You want to grow your business and are looking for ideas. One opportunity you may want to look at is sustainable investing – where investors (and consumers) aim to make a positive impact on society and the environment by factoring environmental, social and governance (ESG) criteria into their investment and purchasing decisions.
How can you get involved in this trend? Yes, one option is to invest in it, but another is take those best practices and incorporate them into your business. Venture capital firms are investing more and more in companies that maintain socially responsible principles, while a growing number of consumers – particularly millennials – are shopping with their conscience.
PLANNING AND PURPOSE
While there is a common theme of pursuing a greater purpose, there is much variety within sustainable investment strategies, particularly in how they are implemented. Implementation generally takes the form of one or more of the following approaches.
Also known as socially responsible investing or negative screening, this is viewed as the original approach to “responsible” investing. Basically, it excludes individual companies or entire industries from portfolios if their activities conflict with an investor’s values, such as fossil fuels, gambling or alcohol. This, of course, limits the investable universe, which could impact diversification of your portfolio.

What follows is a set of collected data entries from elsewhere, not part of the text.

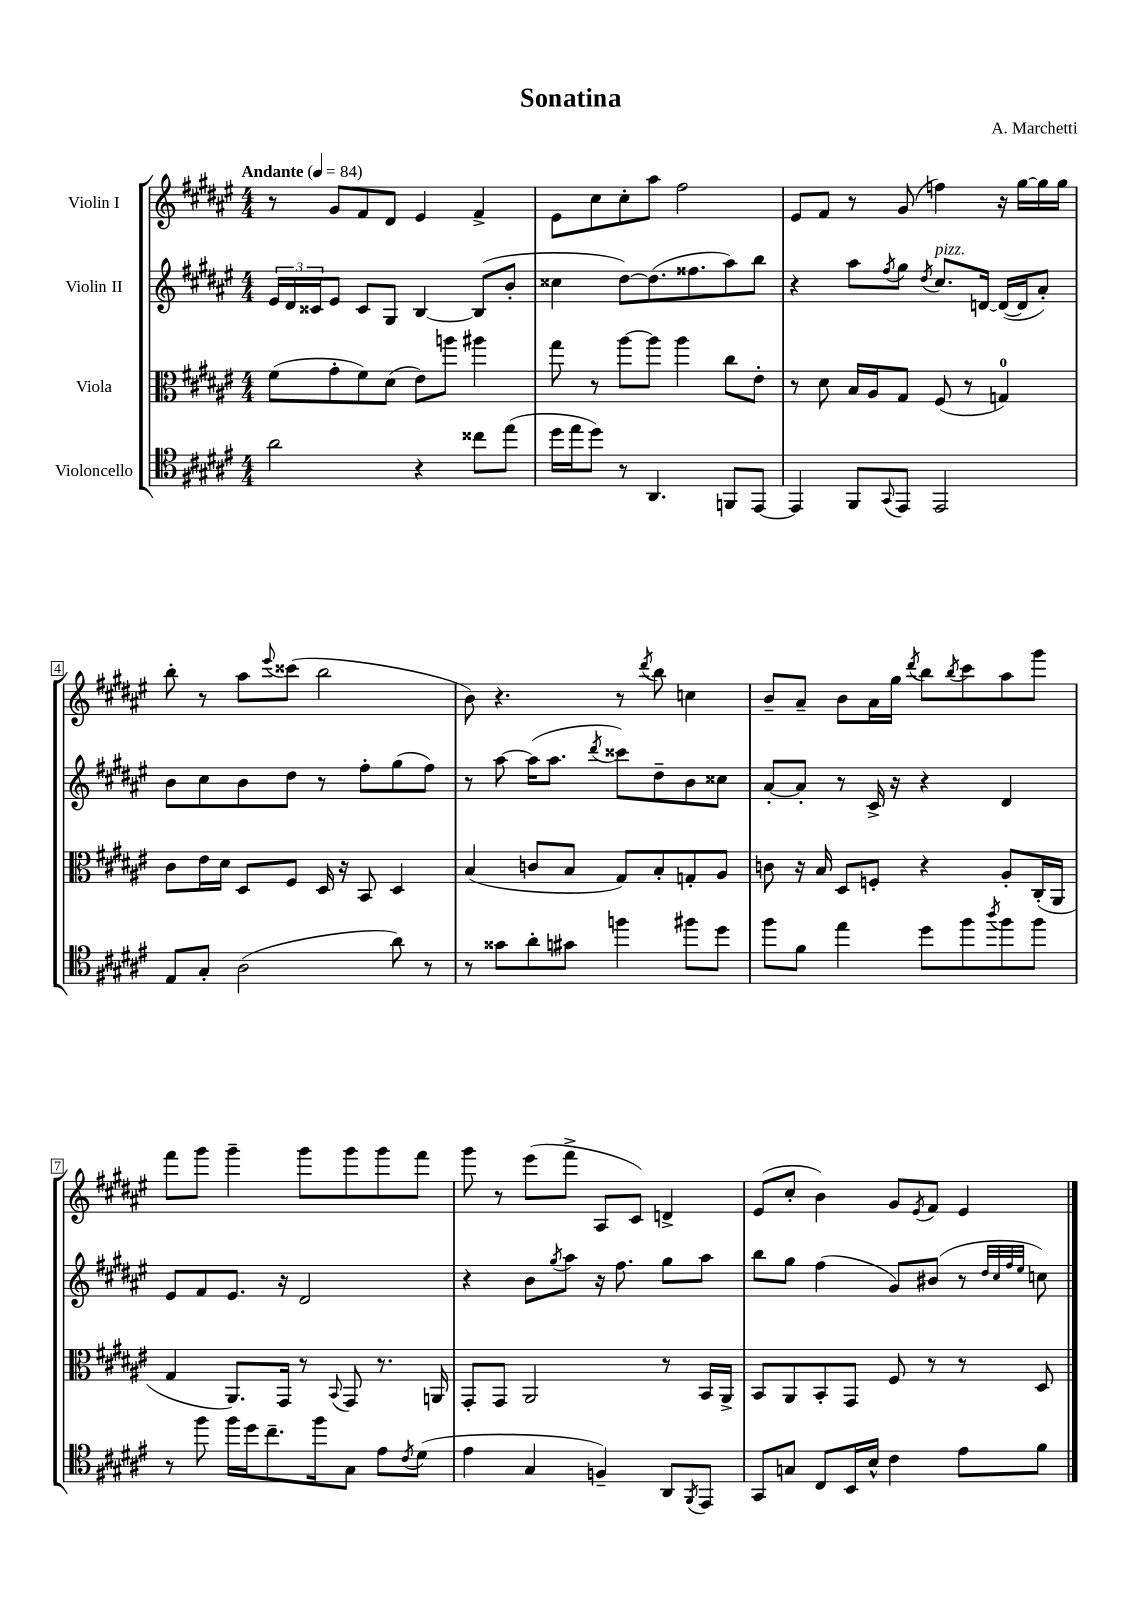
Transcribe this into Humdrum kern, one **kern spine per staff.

**kern	**kern	**kern	**kern
*staff4	*staff3	*staff2	*staff1
*clefC4	*clefC3	*clefG2	*clefG2
*k[f#c#g#d#a#e#]	*k[f#c#g#d#a#e#]	*k[f#c#g#d#a#e#]	*k[f#c#g#d#a#e#]
*M4/4	*M4/4	*M4/4	*M4/4
*MM84	*MM84	*MM84	*MM84
2a#	(8f#	24e#	8r
.	.	24d#	.
.	.	24c##	.
.	8g#'	8e#	8g#
.	8f#)	8c##	8f#
.	(8d#	8G#	8d#
4r	8e#)	[4B	4e#
.	8aa	.	.
8cc##	4aa#	(8B]	4f#^
(8ee#	.	8b'	.
=	=	=	=
16dd#	8gg#	4cc##	8e#
16ee#	.	.	.
8dd#)	8r	.	8cc#
8r	[8aa#	[8dd#)	8cc#'
4.AA#	8aa#]	(8.dd#]	8aa#
.	4aa#	.	2ff#
.	.	8.ff##	.
8FF	8cc#	8aa#)	.
[8EE#	8e#'	8bb	.
=	=	=	=
4EE#]	8r	4r	8e#
.	8d#	.	8f#
8FF#	16B	8aa#	8r
.	16A#	.	.
8qqGG#	.	8qff#	.
8EE#	8G#	8gg#	(8g#
.	.	8qdd#	.
2EE#	(8F#	8.cc#	4ff)
.	8r	.	.
.	.	[16d	.
.	4G)	(16d_	16r
.	.	16d]	[16gg#
.	.	8a#')	16gg#]
.	.	.	16gg#
=	=	=	=
8E#	8c#	8b	8bb'
8G#'	16e#	8cc#	8r
.	16d#	.	.
(2A#	8D#	8b	8aa#
.	.	.	8qqeee#
.	8F#	8dd#	(8ccc##
.	16D#	8r	2bb
.	16r	.	.
.	8BB	8ff#'	.
8a#)	4D#	(8gg#	.
8r	.	8ff#)	.
=	=	=	=
8r	(4B	8r	8b)
8g##	.	[8aa#	4.r
8a#'	8c	(16aa#]	.
.	.	8.aa#	.
8g#	8B	.	.
.	.	8qddd#	.
4ff	8G#)	8ccc##)	8r
.	.	.	8qddd#
.	8B'	8dd#~	8bb
8ff#	8G'	8b	4cc
8dd#	8A#	8cc##	.
=	=	=	=
8ff#	8c	[8a#'	8b~
8f#	16r	8a#']	8a#~
.	16B	.	.
4ee#	8D#	8r	8b
.	8F'	16c#^	16a#
.	.	16r	16gg#
.	.	.	8qddd#
8dd#	4r	4r	8bb
.	.	.	8qbb
8ff#	.	.	8ccc#
8qaa#	.	.	.
8ff#	8A#'	4d#	8aa#
8ff#	(16C#'	.	8ggg#
.	16AA#	.	.
=	=	=	=
8r	4G#	8e#	8fff#
8ff#	.	8f#	8ggg#
16ff#	8.AA#)	8.e#	4ggg#~
16dd#	.	.	.
8.cc#~	.	.	.
.	16GG#	16r	.
.	8r	2d#	8ggg#
16ff#	.	.	.
.	8qqBB	.	.
8G#	8GG#	.	8ggg#
8e#	8.r	.	8ggg#
8qc#	.	.	.
(8d#	.	.	8fff#
.	16AA	.	.
=	=	=	=
4e#	8GG#'	4r	8ggg#
.	8GG#	.	8r
4G#	2AA#	8b	(8eee#
.	.	8qgg#	.
.	.	8aa#	8fff#^
4F~)	.	16r	8A#
.	.	8.ff#	.
.	.	.	8c#)
8AA#	8r	8gg#	4d^
8qFF#	.	.	.
8EE#	16BB	8aa#	.
.	16AA#^	.	.
=	=	=	=
8GG#	8BB	8bb	(8e#
8G	8AA#	8gg#	8cc#'
8C#	8BB'	(4ff#	4b)
16BB	8GG#	.	.
16B^^	.	.	.
4c#	8F#	8g#)	8g#
.	.	.	8qe#
.	8r	(8b#	8f#
8e#	8r	8r	4e#
.	.	32qqdd#	.
.	.	32qqcc#	.
.	.	32qqff#	.
.	.	32qqee#	.
8f#	8D#	8cc)	.
==	==	==	==
*-	*-	*-	*-
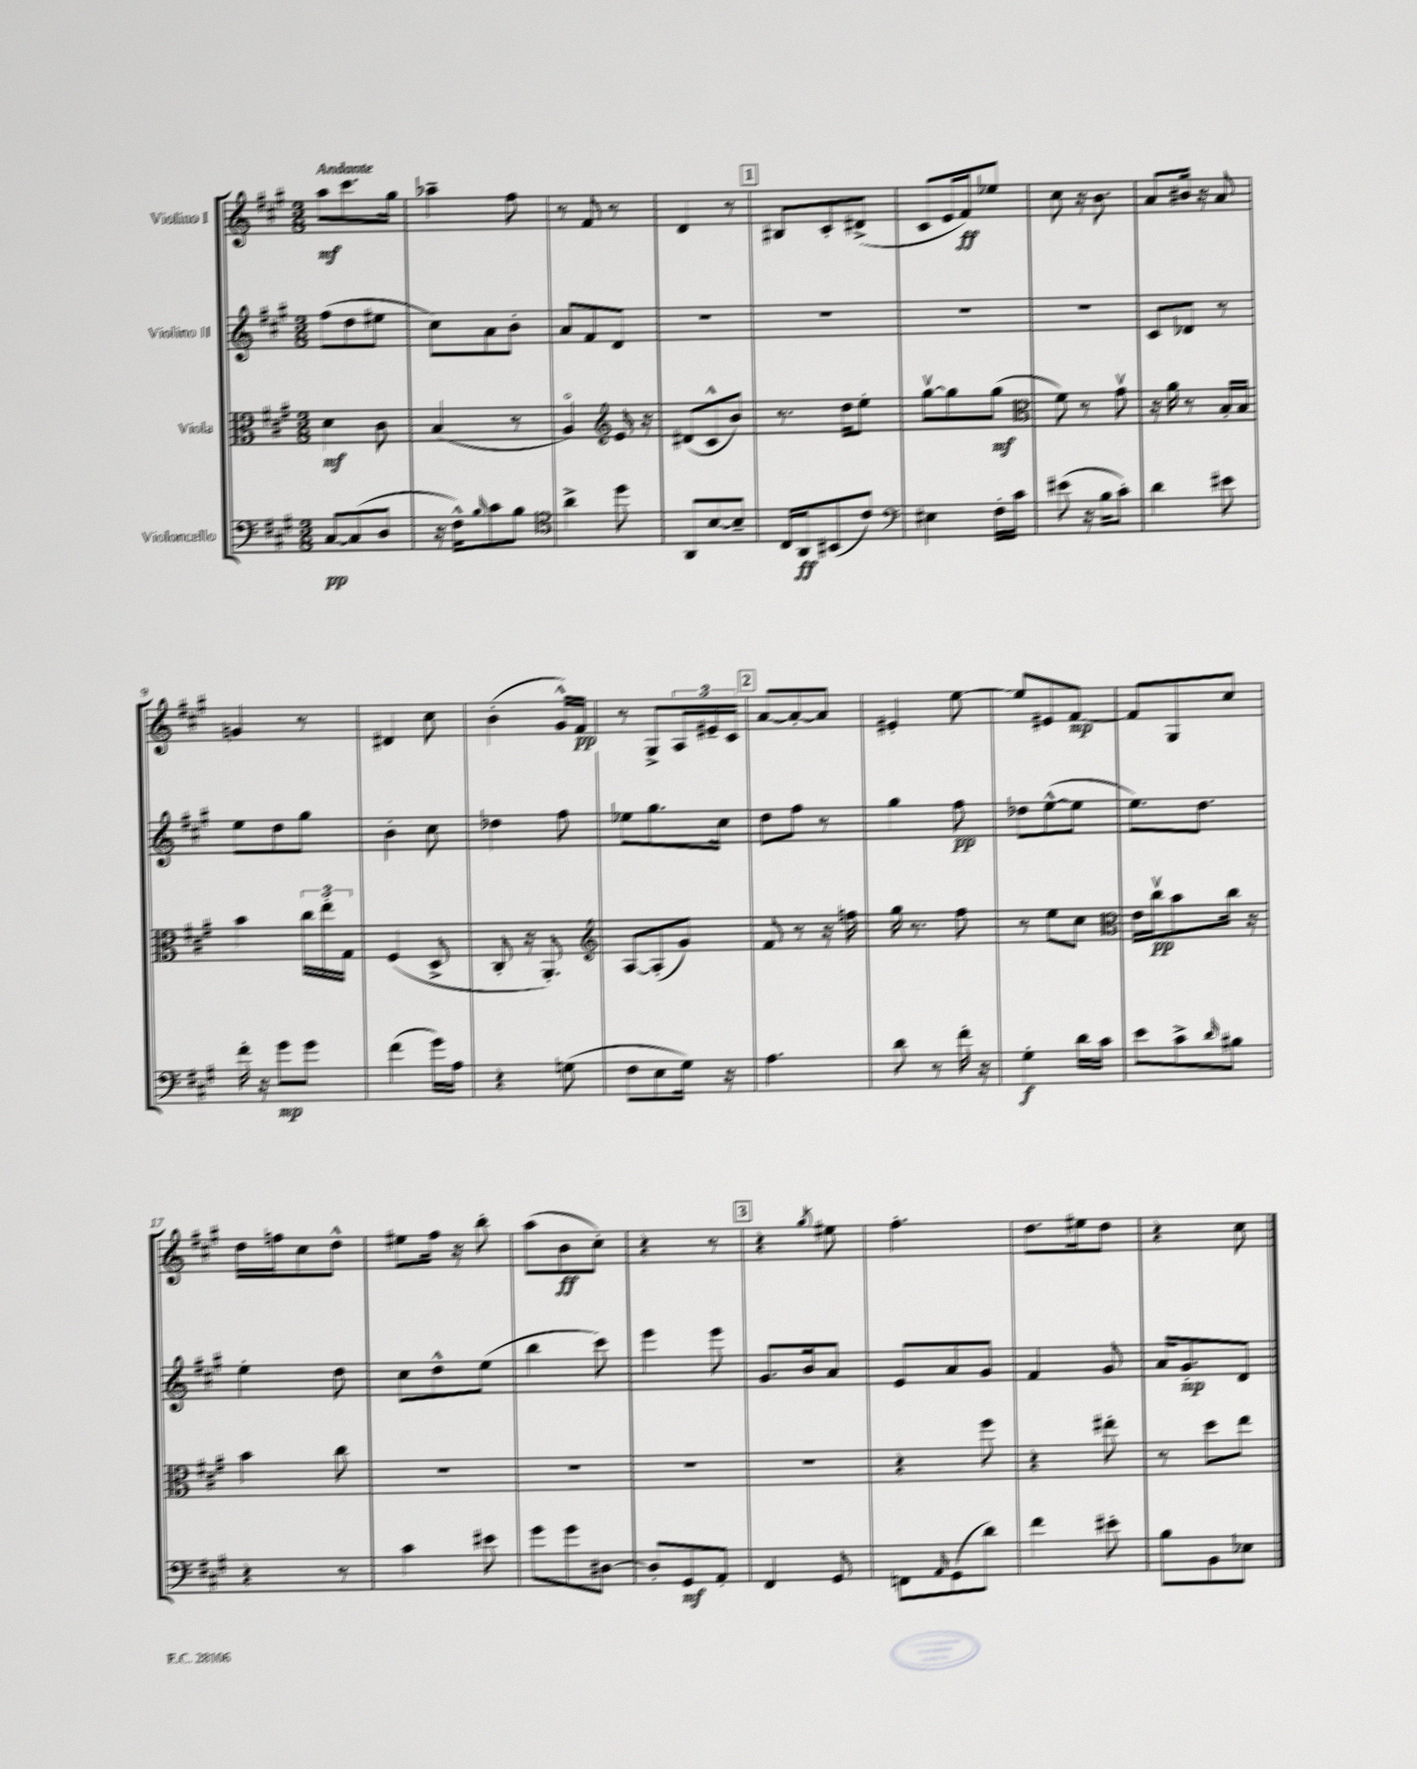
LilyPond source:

<<
\new StaffGroup <<
\new Staff = "s0" \with { instrumentName = "Violino I" } {
    \clef treble \key a \major \numericTimeSignature \time 3/8 \tempo "Andante"
    a''8\mf cis'''8. gis''16 |
    aes''4-- fis''8 |
    r8 fis'8 r8 |
    d'4 r8 |
    \mark \markup { \box "1" } bis8 cis'8-. dis'8->( |
    cis'8 e'16 fis'16\ff) ees''8 |
    cis''8 r16 b'8. |
    a'8 bis'16 r16 a'8 |
    g'4 r8 |
    dis'4 cis''8 |
    b'4-.( gis'16-^) fis'16\pp |
    r8 gis8-> \tuplet 3/2 { a16 eis'16-- cis'16 } |
    \mark \markup { \box "2" } a'8~ a'8~-. a'8 |
    eis'4-. e''8~ |
    e''8 eis'8 fis'8~\mp |
    fis'8 gis8 cis''8 |
    d''16 f''16 cis''8 d''8-^ |
    eis''8 fis''16 r16 b''8-. |
    a''8( b'8\ff cis''8-.) |
    r4 r8 |
    \mark \markup { \box "3" } r4 \acciaccatura { gis''8 } eis''8 |
    fis''4.-. |
    d''8. eis''16 d''8 |
    r4 cis''8 \bar "|." |
}
\new Staff = "s1" \with { instrumentName = "Violino II" } {
    \clef treble \key a \major \numericTimeSignature \time 3/8
    fis''8( d''8 eis''8 |
    cis''8) a'8 b'8-. |
    a'8 fis'8 d'8 |
    R4. |
    \mark \markup { \box "1" } R4. |
    R4. |
    R4. |
    cis'8 des'8 r8 |
    e''8 d''8 gis''8 |
    b'4-. cis''8 |
    des''4 fis''8 |
    ees''8 gis''8. cis''16 |
    \mark \markup { \box "2" } d''8 fis''8 r8 |
    gis''4 fis''8\pp |
    des''8 e''8~-^( e''8 |
    e''8.) d''8. |
    e''4-. d''8 |
    cis''8 d''8-^ e''8( |
    b''4 cis'''8) |
    e'''4 e'''8 |
    \mark \markup { \box "3" } gis'8. b'16 a'8 |
    e'8 a'8 gis'8 |
    fis'4 gis'8 |
    a'16 gis'8.-.\mp d'8 \bar "|." |
}
\new Staff = "s2" \with { instrumentName = "Viola" } {
    \clef alto \key a \major \numericTimeSignature \time 3/8
    d'4\mf cis'8 |
    b4( r8 |
    a4\flageolet) \clef treble e'16 r16 |
    dis'8( cis'8-^ b'8) |
    \mark \markup { \box "1" } r8. d''16 e''8-. |
    gis''8~\upbow gis''8 gis''8\mf( |
    \clef alto fis'8) r8 gis'8\upbow |
    r16 a'16 r8 b16-. b16 |
    b'4 \tuplet 3/2 { cis''16 e''16-. gis16 } |
    fis4( d8-> |
    cis8-. r16 a,8.-.) |
    \clef treble a8~ a8-.( gis'8) |
    \mark \markup { \box "2" } fis'8 r8 r16 f''16 |
    gis''16 r8. fis''8 |
    r8 e''8 cis''8 |
    \clef alto e'16 cis''16\upbow\pp b'8 cis''16 r16 |
    b'4 cis''8 |
    R4. |
    R4. |
    R4. |
    \mark \markup { \box "3" } R4. |
    r4 fis''8 |
    r4 eis''8-. |
    r8 d''8 e''8 \bar "|." |
}
\new Staff = "s3" \with { instrumentName = "Violoncello" } {
    \clef bass \key a \major \numericTimeSignature \time 3/8
    cis8~\pp cis8( d8 |
    r16 fis16-^) \grace { b16 } cis'8 b8 |
    \clef tenor a'4-> d''8 |
    a,8 b8~ b8-- |
    \mark \markup { \box "1" } cis16 a,16\ff bis,8( cis'8) |
    \clef bass eis4 fis16-. cis'16 |
    eis'8( r16 b16 cis'8-.) |
    d'4 eis'8 |
    fis'16-. r16 gis'8\mp gis'8 |
    fis'4( gis'16) a16 |
    r4 g8( |
    fis8 e8 gis16) r16 |
    \mark \markup { \box "2" } a4. |
    d'8 r8 fis'16-. r16 |
    gis4-.\f d'16 cis'16 |
    e'8 cis'8-> \grace { d'16 } bis8 |
    r4 r8 |
    cis'4 eis'8 |
    gis'8 gis'8 dis8~ |
    dis8-. gis,8\mf a,8-. |
    \mark \markup { \box "3" } fis,4 gis,8 |
    f,8 \grace { a,16 } gis,8( d'8) |
    fis'4 eis'8-. |
    b8 b,8 ees8 \bar "|." |
}
>>
>>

You could also apply this exclusionary approach to your business by, for example, dialing back any dealings with companies, industries or even vendors whose values don’t align with yours; encouraging your employees and clients to go paperless; recycling production materials when possible; making your workplace and office machinery more energy efficient; and engaging with the community for sustainable cause events.
This approach combines environmental, social and governance criteria with traditional financial considerations. It is sometimes implemented as a best-in-class approach by identifying and investing in companies that are the best ESG performers within a sector or industry group.
This approach aims to have a social or environmental impact alongside financial return, with a focus on the intentionality and measurement of the impact. The most common products are funds invested in private equity and venture capital, and accredited investors and funds are the leaders in impact investing by asset level1. With this approach, the liquidity risk and return target can vary dramatically.
Thematic investing focuses on a specific ESG theme, and structures portfolios around companies or industries that support that theme. Examples of such themes include clean energy, environmental protection, sustainable infrastructure, health and social equity.